The Bangla word 'jumia' (often written as 'jhumia', particularly in English discourses), refers to cultivators engaged in a special form of hillside agriculture, while in the Chakma language – spoken by the Chakma people of Bangladesh's Chittagong Hill Tracts (CHT) and adjacent areas such as India's Tripura and Mizoram states – the word 'jumma' denotes an ethnic category. Both words derive from 'jum' (also written as 'jhum'), which is a vernacular term found in several related languages like Bangla, Assamese and Chakma, that refers to the aforementioned system of hillside agriculture, commonly known as 'shifting cultivation', which is practiced widely in the CHT, the Northeast of India and beyond. Historically, jum in the CHT was typically oriented towards subsistence, with some local varieties of dry rice as the main crops, which were invariably grown as part of a poly-cropping system that included other products such as vegetables, spices, flowers, cotton and sesame, with the last two items having been the main cash crops in the past. Jum also involved a rotational cycle of keeping used fields fallow, allowing natural regeneration of the land.
In the CHT, the nature, extent and context of jum underwent significant transformation in recent history, particularly since the 1960s. Over approximately the past fifty years, the feasibility and relative economic importance of jum declined quite sharply. However, despite this material decline, or perhaps because of it, jum and the jumia way of life acquired new symbolic significances among former jumias. Most remarkably, jum served as the linguistic and cultural foundation of a newly constructed identity, named Jumma, which emerged in the 1970s as a collective designation for the indigenous ethnic groups ('hill people') of the CHT. The original, literal meaning of the Chakma word 'jumma', like that of the related Bangla 'jumia', designated a jum cultivator.

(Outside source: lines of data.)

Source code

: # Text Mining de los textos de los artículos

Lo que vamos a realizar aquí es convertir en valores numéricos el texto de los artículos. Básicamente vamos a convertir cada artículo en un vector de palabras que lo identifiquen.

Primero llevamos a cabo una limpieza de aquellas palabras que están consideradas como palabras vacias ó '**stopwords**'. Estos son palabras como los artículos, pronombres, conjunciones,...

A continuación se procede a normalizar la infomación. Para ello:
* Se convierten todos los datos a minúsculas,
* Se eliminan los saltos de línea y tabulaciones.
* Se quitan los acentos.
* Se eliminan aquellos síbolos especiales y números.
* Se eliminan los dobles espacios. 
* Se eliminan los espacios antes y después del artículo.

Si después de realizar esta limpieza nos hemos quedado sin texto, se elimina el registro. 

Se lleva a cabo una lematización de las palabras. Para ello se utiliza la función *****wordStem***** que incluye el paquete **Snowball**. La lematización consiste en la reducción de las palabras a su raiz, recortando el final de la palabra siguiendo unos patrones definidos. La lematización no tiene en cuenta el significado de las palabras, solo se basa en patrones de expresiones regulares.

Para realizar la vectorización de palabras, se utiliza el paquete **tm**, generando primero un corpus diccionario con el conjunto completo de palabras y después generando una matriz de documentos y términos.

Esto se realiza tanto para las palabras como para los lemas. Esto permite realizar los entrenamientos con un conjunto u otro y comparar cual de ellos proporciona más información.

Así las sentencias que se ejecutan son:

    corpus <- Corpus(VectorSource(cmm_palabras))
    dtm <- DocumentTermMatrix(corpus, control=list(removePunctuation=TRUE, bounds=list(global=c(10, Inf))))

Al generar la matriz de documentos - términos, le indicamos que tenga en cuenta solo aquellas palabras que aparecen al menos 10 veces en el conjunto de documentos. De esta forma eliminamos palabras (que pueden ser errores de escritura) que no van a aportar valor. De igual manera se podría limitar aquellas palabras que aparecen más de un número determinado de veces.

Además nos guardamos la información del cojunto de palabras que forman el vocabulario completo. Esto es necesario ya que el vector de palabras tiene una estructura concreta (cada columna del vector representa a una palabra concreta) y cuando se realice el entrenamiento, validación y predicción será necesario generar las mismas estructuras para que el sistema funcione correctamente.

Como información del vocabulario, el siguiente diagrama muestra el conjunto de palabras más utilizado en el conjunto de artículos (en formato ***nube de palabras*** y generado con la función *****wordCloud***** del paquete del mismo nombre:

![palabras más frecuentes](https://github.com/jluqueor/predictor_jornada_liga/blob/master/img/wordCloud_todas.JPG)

But in practice, Jumma acquired a whole new meaning, with clear political undertones as well as special cultural connotations, regardless of the current agricultural practices of the people it came to designate. Ethnically, its boundaries remained those of the older category of 'hill people', or 'Pahari' in Bangla, which had its roots in British colonial discourse.
Against the backdrop outlined above, this article looks at the multiple layers and dimensions of the relations between jum and Jumma identity in the CHT. First, in broad outline, I trace the course of the political economy of jum in the CHT over the last three centuries, particularly since the region was brought under British colonial rule in the latter half of the 18th century. Second, I examine how the emergence of identities like 'hill people' and Jumma entailed a shift in ethnic boundaries, and how cultural features associated with jum, including food crops and culinary traditions, became markers of Jumma identity. And third, I explore the extent to which the proponents of Jumma identity represent the interests and aspirations of contemporary jum cultivators. I conclude by arguing that re-examining received notions relating to agricultural systems and communities such as jum and jumias, which are usually marginalised in the history of Southasia, is central to reclaiming their past and present.

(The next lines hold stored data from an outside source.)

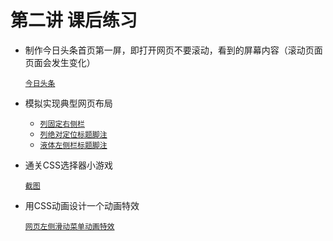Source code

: # 第二讲 课后练习

- 制作今日头条首页第一屏，即打开网页不要滚动，看到的屏幕内容（滚动页面页面会发生变化）

    [`今日头条`](toutiao/toutiao.html)
- 模拟实现典型网页布局
  
    - [`列固定右侧栏`](布局/固定布局/fixed.html)
    - [`列绝对定位标题脚注`](布局/绝对定位/absolute.html)
    - [`液体左侧栏标题脚注`](布局/液态布局/liquid.html)
- 通关CSS选择器小游戏

    [`截图`](CSS_Selector.png)
- 用CSS动画设计一个动画特效

    [`网页左侧滑动菜单动画特效`](index.html)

From Mughal cotton-country to British rule
The East India Company, which took direct control of many parts of Bengal soon after the Battle of Plassey in 1757, started governing Chittagong in 1761. During the preceding period of Mughal rule (1666-1760), the hills bordering the coastal plains of Chittagong came to be known as Kapas Mahal, or 'cotton (growing) area', as noted in various secondary accounts. However, the equation of the present day CHT with the Kapas Mahal, which is now a common tendency, may not be fully accurate: the territory that the British named CHT, with clearly demarcated boundaries as a newly created district, came into existence only in 1860, whereas Kapas Mahal did not necessarily constitute a well-demarcated administrative area and may have included places that are outside the current boundaries of the CHT but within the boundaries of present day Chittagong District. Be that as it may, it is important to note that during or even before the period of Mughal rule in Chittagong, there was no direct rule by any state-level political authority in the adjoining hill tracts, although the kingdoms of Tripura and Arakan, not to mention the Mughals themselves, exerted varying degrees of influence at various times and places of the area that would later become the CHT. During the period of Mughal ascendancy in the region, semi-independent 'tribal' chiefs from the hill tracts paid tribute to Mughal authorities in the form of cotton grown in jum fields in exchange for the right to conduct trade and commerce with Mughal subjects living in the coastal plains. Under the East India Company, by 1791 this arrangement would soon take a more monetised form, thus rendering cotton tributes, and with it probably the name 'Kapas Mahal' as well, things of the past. In any case, it is possible that cotton's importance as a cash crop in the CHT decreased significantly as Bengal's textile industry declined and eventually collapsed under British rule, when newly imposed high tariffs and other barriers made it difficult for Indian textile products to enter the European markets.